> [Passage shown]:

——————————

Prefix delegation increases IP density per ENI—critical for dense pod counts before hitting ENI quotas. Coordinate warm pool settings with application burst patterns; mis-tuned settings show up as FailedCreatePodSandBox events while Services still appear healthy at the control plane.

Setting family	Why it matters
`WARM_PREFIX_TARGET`	Balances pre-allocated prefixes vs cold attach latency during scale-out.
`ENABLE_PREFIX_DELEGATION`	Must align with subnet sizing and routable address expectations.
Security groups for Pods	Each SG rule multiply affects effective throughput—pair with security group page reviews.

Fargate & Windows Footnotes

Fargate: DaemonSets (CNI logging, node-exporter patterns) do not exist—shift observability sidecars into Deployments or adopt Fargate-aware agents only.
Windows nodes: Separate MNG pools, distinct tolerations on workloads, patch cycles differ from Linux AMIs.
Cluster Autoscaler still needs IAM awareness for each ASG—even if workloads are ephemeral Fargate, static MNG pools may coexist.

Operational Checklists

Area	SRE checks
VPC hygiene	Subnet tagging for ELBs, NAT path for private pulls, SG rules between control-plane ENIs & workers.
Admission & API	APIServer unreachable often IAM auth or STS partition issues; webhook latency causes cascade failures.
Add-on drift	In-cluster Helm vs eksctl-managed vs EKS add-on — unify ownership.

——————————

> [Record extracts]:
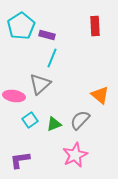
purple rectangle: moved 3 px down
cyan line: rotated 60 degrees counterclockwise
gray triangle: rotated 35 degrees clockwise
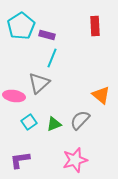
gray triangle: moved 1 px left, 1 px up
orange triangle: moved 1 px right
cyan square: moved 1 px left, 2 px down
pink star: moved 5 px down; rotated 10 degrees clockwise
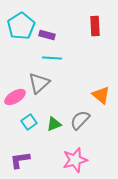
cyan line: rotated 72 degrees clockwise
pink ellipse: moved 1 px right, 1 px down; rotated 40 degrees counterclockwise
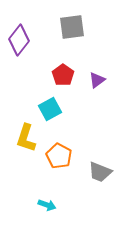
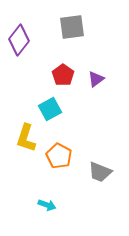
purple triangle: moved 1 px left, 1 px up
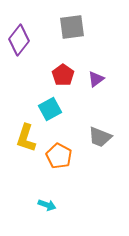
gray trapezoid: moved 35 px up
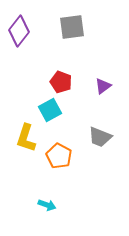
purple diamond: moved 9 px up
red pentagon: moved 2 px left, 7 px down; rotated 15 degrees counterclockwise
purple triangle: moved 7 px right, 7 px down
cyan square: moved 1 px down
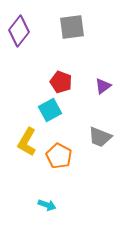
yellow L-shape: moved 1 px right, 4 px down; rotated 12 degrees clockwise
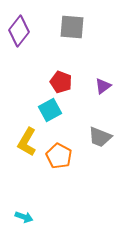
gray square: rotated 12 degrees clockwise
cyan arrow: moved 23 px left, 12 px down
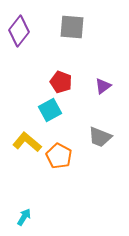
yellow L-shape: rotated 100 degrees clockwise
cyan arrow: rotated 78 degrees counterclockwise
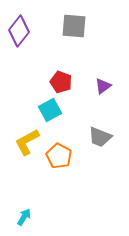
gray square: moved 2 px right, 1 px up
yellow L-shape: rotated 68 degrees counterclockwise
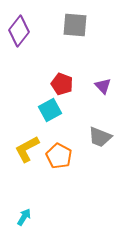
gray square: moved 1 px right, 1 px up
red pentagon: moved 1 px right, 2 px down
purple triangle: rotated 36 degrees counterclockwise
yellow L-shape: moved 7 px down
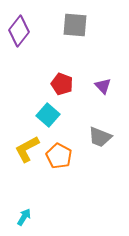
cyan square: moved 2 px left, 5 px down; rotated 20 degrees counterclockwise
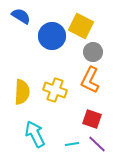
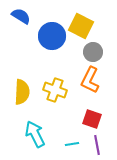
purple line: moved 1 px down; rotated 36 degrees clockwise
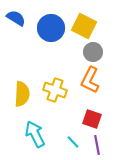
blue semicircle: moved 5 px left, 2 px down
yellow square: moved 3 px right
blue circle: moved 1 px left, 8 px up
yellow semicircle: moved 2 px down
cyan line: moved 1 px right, 2 px up; rotated 56 degrees clockwise
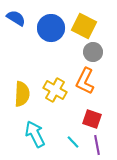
orange L-shape: moved 5 px left, 1 px down
yellow cross: rotated 10 degrees clockwise
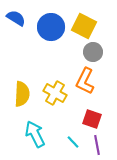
blue circle: moved 1 px up
yellow cross: moved 3 px down
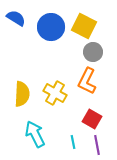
orange L-shape: moved 2 px right
red square: rotated 12 degrees clockwise
cyan line: rotated 32 degrees clockwise
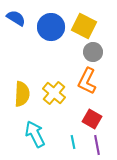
yellow cross: moved 1 px left; rotated 10 degrees clockwise
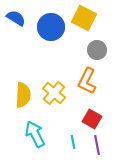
yellow square: moved 8 px up
gray circle: moved 4 px right, 2 px up
yellow semicircle: moved 1 px right, 1 px down
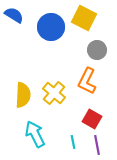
blue semicircle: moved 2 px left, 3 px up
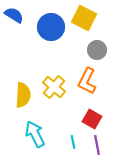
yellow cross: moved 6 px up
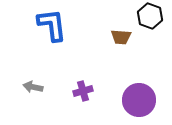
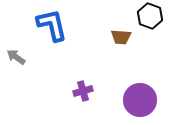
blue L-shape: rotated 6 degrees counterclockwise
gray arrow: moved 17 px left, 30 px up; rotated 24 degrees clockwise
purple circle: moved 1 px right
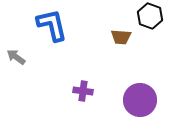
purple cross: rotated 24 degrees clockwise
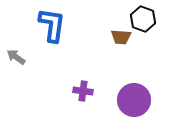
black hexagon: moved 7 px left, 3 px down
blue L-shape: rotated 21 degrees clockwise
purple circle: moved 6 px left
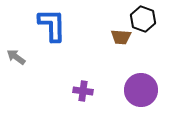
blue L-shape: rotated 9 degrees counterclockwise
purple circle: moved 7 px right, 10 px up
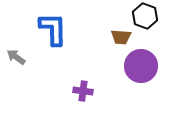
black hexagon: moved 2 px right, 3 px up
blue L-shape: moved 1 px right, 4 px down
purple circle: moved 24 px up
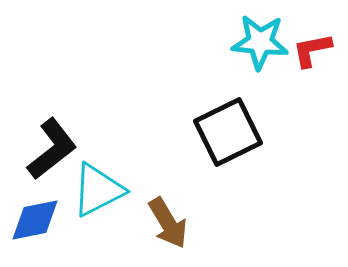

——————————

> [Task instructions]:
Extend the EKS networking and operations text, picking up right after its last checklist row on add-on drift.

> [Result for this task]:
Costs	Monitor idle MNG GPU nodes, orphaned ELBs/TargetGroups across namespaces.

VPC, Subnets & Routing

Worker nodes commonly live on private subnets with NAT gateways for egress. Elastic load balancers for public Ingress may materialize either in subnets tagged kubernetes.io/role/elb or internal-only subnets tagged kubernetes.io/role/internal-elb (Terraform sample tags). Cross-AZ SG rules plus NACL pitfalls still apply—when NodePort or hostNetwork patterns appear during incidents, correlate with our Services guidance before blindly editing SG ingress.

Decision	Recommendation
Single vs multi NAT	Prefer one NAT GW per AZ for HA data-plane egress paths; beware cost vs blast radius trade-offs.
IPv6-enabled VPC	Supports dual-stack Services and newer networking features; regression-test CNI & prefix delegation.
Restricted outbound	Allow ECR, STS, APIs your IRSA workloads require; egress proxy requires trust bundle injection on nodes.
Hybrid cloud routes	BGP/TGW must not overlap Pod CIDR; overlap produces silent half-open TCP sessions.

bashvalidate-subnets.sh

# Compare AWS subnet tags consumed by CCM / LB controller automation.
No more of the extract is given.